▸ **WORK INSTRUCTIONS**
Please repeat every line of the data below word for word, leaving out the pictures.

▸ **DATASET RECORDS**
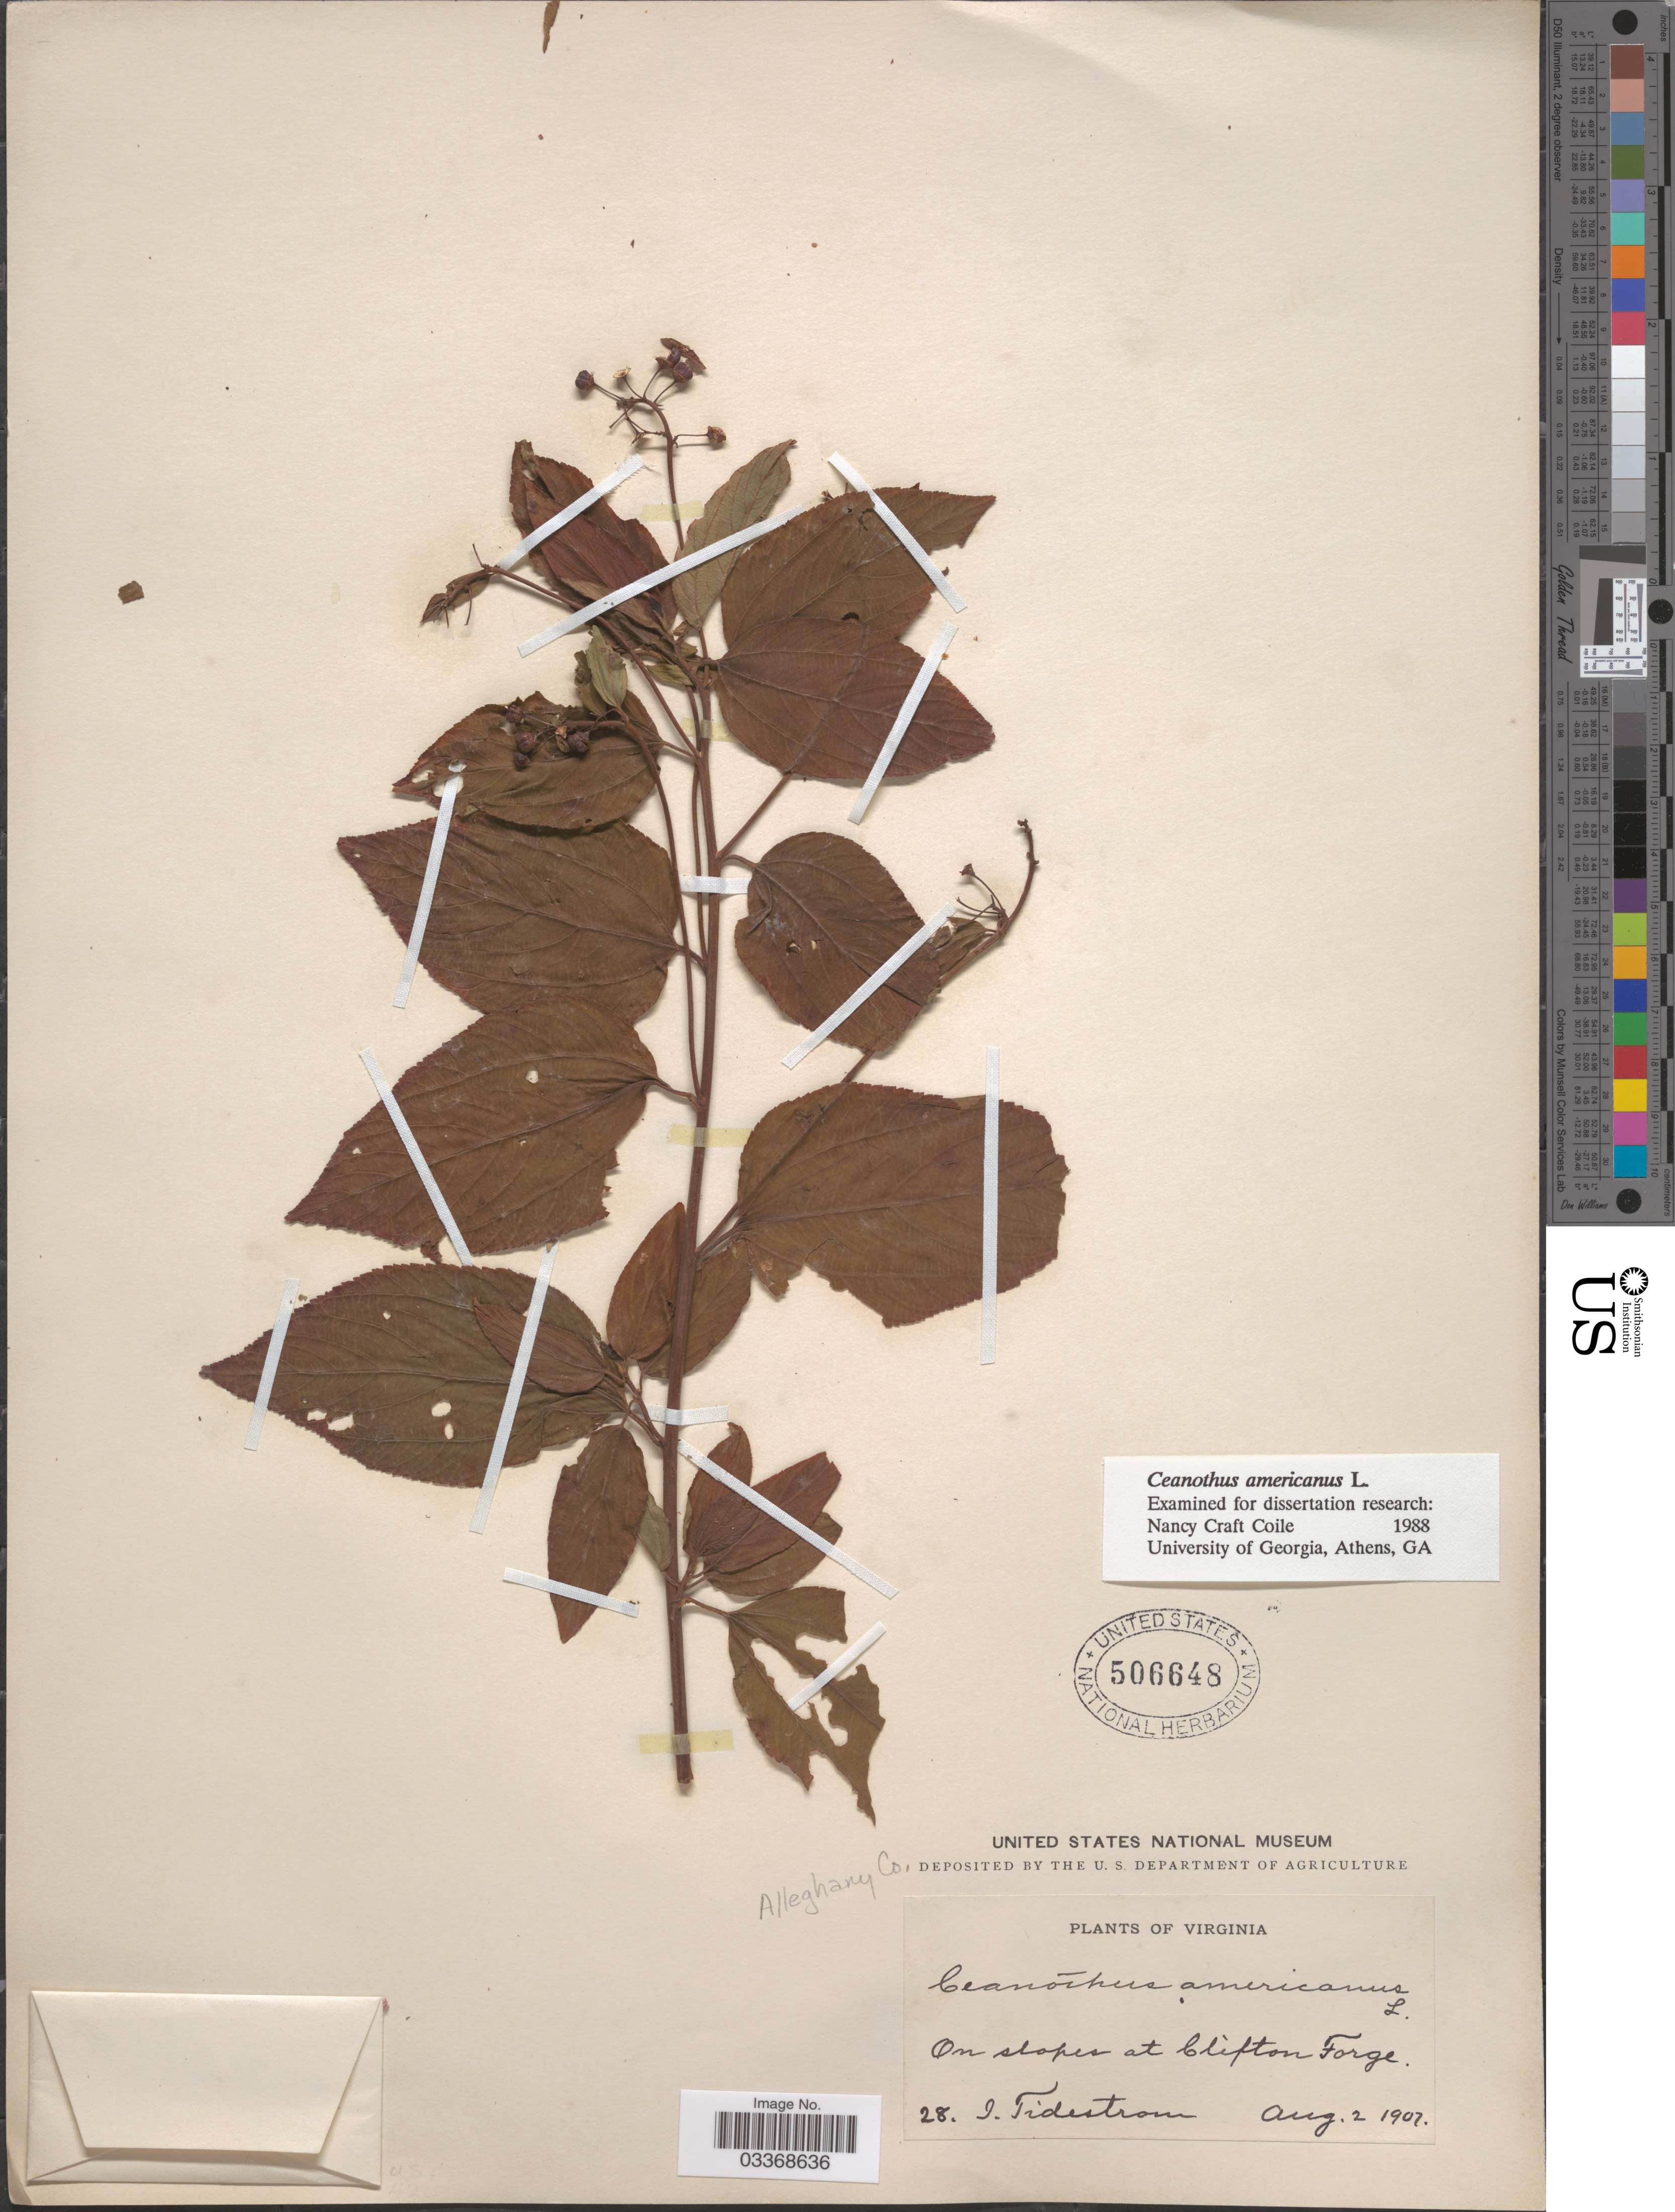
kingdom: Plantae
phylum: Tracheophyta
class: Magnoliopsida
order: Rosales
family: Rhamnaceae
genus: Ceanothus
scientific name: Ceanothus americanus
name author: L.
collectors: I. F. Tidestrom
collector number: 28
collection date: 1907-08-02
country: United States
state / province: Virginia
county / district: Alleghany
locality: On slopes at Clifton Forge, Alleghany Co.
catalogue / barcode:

▸ **WRITTEN ANSWER**
kingdom: Plantae
phylum: Tracheophyta
class: Magnoliopsida
order: Rosales
family: Rhamnaceae
genus: Ceanothus
scientific name: Ceanothus americanus
name author: L.
collectors: I. F. Tidestrom
collector number: 28
collection date: 1907-08-02
country: United States
state / province: Virginia
county / district: Alleghany
locality: On slopes at Clifton Forge, Alleghany Co.
catalogue / barcode:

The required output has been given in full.